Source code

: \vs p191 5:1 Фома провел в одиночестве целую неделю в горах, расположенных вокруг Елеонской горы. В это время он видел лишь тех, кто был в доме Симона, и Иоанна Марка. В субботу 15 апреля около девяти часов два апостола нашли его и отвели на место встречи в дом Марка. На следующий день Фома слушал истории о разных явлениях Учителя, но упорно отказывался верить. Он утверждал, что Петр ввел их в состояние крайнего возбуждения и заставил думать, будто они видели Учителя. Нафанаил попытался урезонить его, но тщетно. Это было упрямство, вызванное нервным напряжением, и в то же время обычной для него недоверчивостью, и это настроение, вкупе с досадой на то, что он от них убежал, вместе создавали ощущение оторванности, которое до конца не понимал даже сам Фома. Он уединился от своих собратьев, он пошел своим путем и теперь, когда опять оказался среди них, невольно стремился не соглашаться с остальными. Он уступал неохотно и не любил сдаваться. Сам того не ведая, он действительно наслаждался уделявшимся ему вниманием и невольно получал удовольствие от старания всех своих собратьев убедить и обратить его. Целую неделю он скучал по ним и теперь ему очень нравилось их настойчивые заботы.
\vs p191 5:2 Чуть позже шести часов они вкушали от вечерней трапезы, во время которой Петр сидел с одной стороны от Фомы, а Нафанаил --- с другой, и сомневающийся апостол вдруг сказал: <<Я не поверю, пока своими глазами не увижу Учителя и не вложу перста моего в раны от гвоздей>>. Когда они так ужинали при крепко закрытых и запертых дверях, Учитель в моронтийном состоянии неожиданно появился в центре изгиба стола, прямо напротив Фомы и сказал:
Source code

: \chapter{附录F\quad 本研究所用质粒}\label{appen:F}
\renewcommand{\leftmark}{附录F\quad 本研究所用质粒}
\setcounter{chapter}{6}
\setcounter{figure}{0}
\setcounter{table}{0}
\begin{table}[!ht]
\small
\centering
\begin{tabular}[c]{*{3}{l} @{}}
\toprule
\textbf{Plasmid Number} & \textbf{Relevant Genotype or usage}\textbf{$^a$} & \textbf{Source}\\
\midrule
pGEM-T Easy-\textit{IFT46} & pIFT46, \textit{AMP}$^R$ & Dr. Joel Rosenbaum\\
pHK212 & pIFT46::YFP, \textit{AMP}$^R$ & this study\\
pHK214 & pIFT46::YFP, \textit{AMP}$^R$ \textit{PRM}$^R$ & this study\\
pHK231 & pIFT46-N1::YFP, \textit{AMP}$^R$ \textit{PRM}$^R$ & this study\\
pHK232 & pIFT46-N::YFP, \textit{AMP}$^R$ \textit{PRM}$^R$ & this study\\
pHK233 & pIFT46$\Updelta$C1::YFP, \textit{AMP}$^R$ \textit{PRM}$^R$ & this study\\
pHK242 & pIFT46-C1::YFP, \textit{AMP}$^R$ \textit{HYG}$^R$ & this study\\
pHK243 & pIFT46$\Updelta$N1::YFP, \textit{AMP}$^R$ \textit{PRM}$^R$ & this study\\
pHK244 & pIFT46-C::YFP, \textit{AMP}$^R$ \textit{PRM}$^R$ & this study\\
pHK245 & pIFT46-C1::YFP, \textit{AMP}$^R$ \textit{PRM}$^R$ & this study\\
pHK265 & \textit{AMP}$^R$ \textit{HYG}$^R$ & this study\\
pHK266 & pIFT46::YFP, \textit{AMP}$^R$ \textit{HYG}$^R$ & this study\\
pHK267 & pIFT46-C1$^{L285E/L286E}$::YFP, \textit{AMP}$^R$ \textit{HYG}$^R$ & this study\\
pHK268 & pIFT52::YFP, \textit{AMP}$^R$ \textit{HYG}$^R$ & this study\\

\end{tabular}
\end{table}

-------------------------

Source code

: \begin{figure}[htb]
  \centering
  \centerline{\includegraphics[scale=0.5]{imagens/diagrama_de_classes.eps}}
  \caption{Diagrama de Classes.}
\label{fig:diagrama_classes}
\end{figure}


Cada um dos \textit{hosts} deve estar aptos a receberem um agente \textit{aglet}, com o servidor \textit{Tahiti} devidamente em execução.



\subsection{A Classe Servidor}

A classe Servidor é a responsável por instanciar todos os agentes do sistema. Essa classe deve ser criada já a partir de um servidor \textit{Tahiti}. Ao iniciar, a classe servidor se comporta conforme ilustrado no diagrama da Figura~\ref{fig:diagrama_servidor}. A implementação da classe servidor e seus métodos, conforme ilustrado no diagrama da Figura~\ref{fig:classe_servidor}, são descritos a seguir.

-------------------------

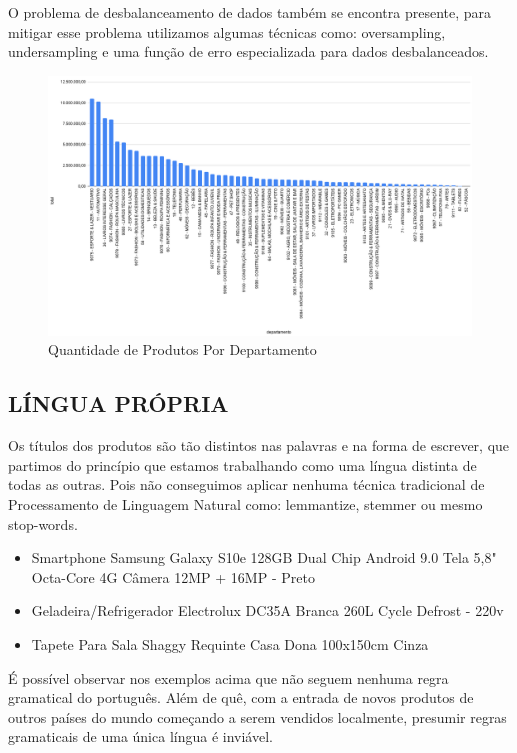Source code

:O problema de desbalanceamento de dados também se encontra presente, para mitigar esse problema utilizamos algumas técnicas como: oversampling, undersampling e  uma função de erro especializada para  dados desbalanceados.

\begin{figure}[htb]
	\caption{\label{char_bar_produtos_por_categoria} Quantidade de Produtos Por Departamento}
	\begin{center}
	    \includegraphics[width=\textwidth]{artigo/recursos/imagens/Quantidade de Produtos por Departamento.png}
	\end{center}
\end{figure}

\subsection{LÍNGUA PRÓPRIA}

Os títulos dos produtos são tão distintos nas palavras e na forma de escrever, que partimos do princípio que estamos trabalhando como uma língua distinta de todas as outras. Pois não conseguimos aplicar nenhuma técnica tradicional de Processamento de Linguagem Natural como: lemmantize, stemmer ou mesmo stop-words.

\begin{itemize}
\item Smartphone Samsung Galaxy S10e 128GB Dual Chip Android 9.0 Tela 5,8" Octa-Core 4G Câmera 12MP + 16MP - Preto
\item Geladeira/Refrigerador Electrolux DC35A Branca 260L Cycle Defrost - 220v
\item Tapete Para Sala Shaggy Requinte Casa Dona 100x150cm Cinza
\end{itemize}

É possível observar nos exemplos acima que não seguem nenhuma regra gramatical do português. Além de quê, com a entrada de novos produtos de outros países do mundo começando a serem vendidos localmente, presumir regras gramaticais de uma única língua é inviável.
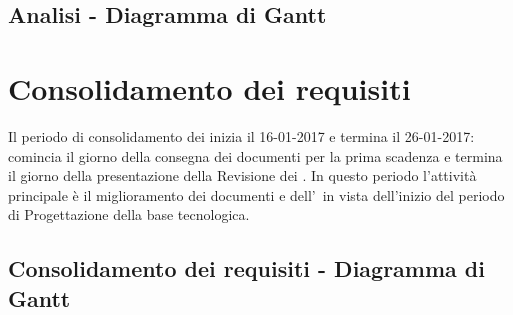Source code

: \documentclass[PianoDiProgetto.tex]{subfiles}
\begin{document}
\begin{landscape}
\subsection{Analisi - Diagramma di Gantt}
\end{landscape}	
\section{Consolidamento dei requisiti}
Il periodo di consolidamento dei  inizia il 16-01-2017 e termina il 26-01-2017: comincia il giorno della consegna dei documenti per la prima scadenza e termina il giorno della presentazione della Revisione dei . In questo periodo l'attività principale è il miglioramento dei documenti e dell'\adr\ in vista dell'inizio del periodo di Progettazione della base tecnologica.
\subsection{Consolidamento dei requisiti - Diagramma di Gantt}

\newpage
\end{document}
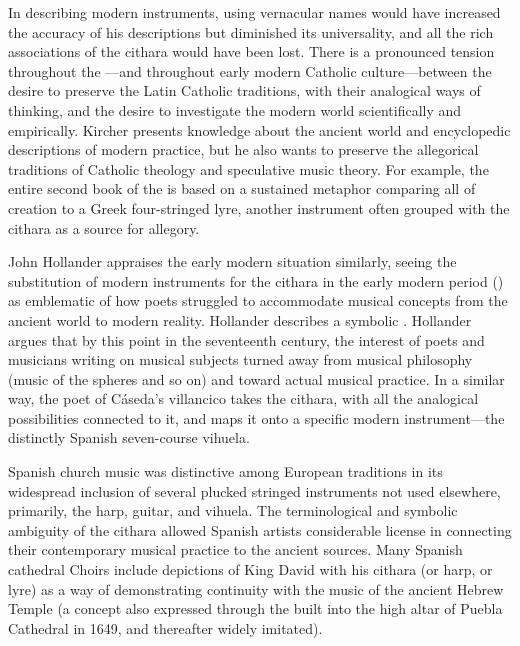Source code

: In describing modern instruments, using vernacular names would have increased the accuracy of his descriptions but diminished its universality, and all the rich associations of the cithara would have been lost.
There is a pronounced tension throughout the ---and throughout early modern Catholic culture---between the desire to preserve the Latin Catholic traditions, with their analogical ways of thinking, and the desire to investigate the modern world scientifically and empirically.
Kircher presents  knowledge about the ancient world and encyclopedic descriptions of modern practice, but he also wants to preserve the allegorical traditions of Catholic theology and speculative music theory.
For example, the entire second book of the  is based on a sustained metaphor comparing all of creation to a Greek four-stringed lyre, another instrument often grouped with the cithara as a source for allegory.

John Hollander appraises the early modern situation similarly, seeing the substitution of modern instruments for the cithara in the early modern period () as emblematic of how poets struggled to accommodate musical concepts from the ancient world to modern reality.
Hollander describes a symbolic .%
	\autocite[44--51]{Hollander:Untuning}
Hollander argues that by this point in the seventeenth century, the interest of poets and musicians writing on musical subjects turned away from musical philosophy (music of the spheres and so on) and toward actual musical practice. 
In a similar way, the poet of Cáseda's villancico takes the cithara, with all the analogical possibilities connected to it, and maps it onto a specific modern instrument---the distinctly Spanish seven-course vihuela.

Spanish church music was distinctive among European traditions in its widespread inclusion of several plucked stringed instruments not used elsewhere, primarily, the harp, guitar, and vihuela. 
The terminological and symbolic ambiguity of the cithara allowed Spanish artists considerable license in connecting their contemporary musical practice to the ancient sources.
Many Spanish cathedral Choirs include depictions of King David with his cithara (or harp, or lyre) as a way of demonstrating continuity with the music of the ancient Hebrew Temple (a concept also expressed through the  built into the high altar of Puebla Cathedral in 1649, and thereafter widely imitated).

-------------------------

## EXERCISE BRIEF
Output exactly the lines of the listing above that start with the one holding "Il periodo di" and go on through the one holding "speculative music theory."; leave the pictures out.

## ANSWER TO THE EXERCISE
Il periodo di consolidamento dei  inizia il 16-01-2017 e termina il 26-01-2017: comincia il giorno della consegna dei documenti per la prima scadenza e termina il giorno della presentazione della Revisione dei . In questo periodo l'attività principale è il miglioramento dei documenti e dell'\adr\ in vista dell'inizio del periodo di Progettazione della base tecnologica.
\subsection{Consolidamento dei requisiti - Diagramma di Gantt}

\newpage
\end{document}
Source code

: In describing modern instruments, using vernacular names would have increased the accuracy of his descriptions but diminished its universality, and all the rich associations of the cithara would have been lost.
There is a pronounced tension throughout the ---and throughout early modern Catholic culture---between the desire to preserve the Latin Catholic traditions, with their analogical ways of thinking, and the desire to investigate the modern world scientifically and empirically.
Kircher presents  knowledge about the ancient world and encyclopedic descriptions of modern practice, but he also wants to preserve the allegorical traditions of Catholic theology and speculative music theory.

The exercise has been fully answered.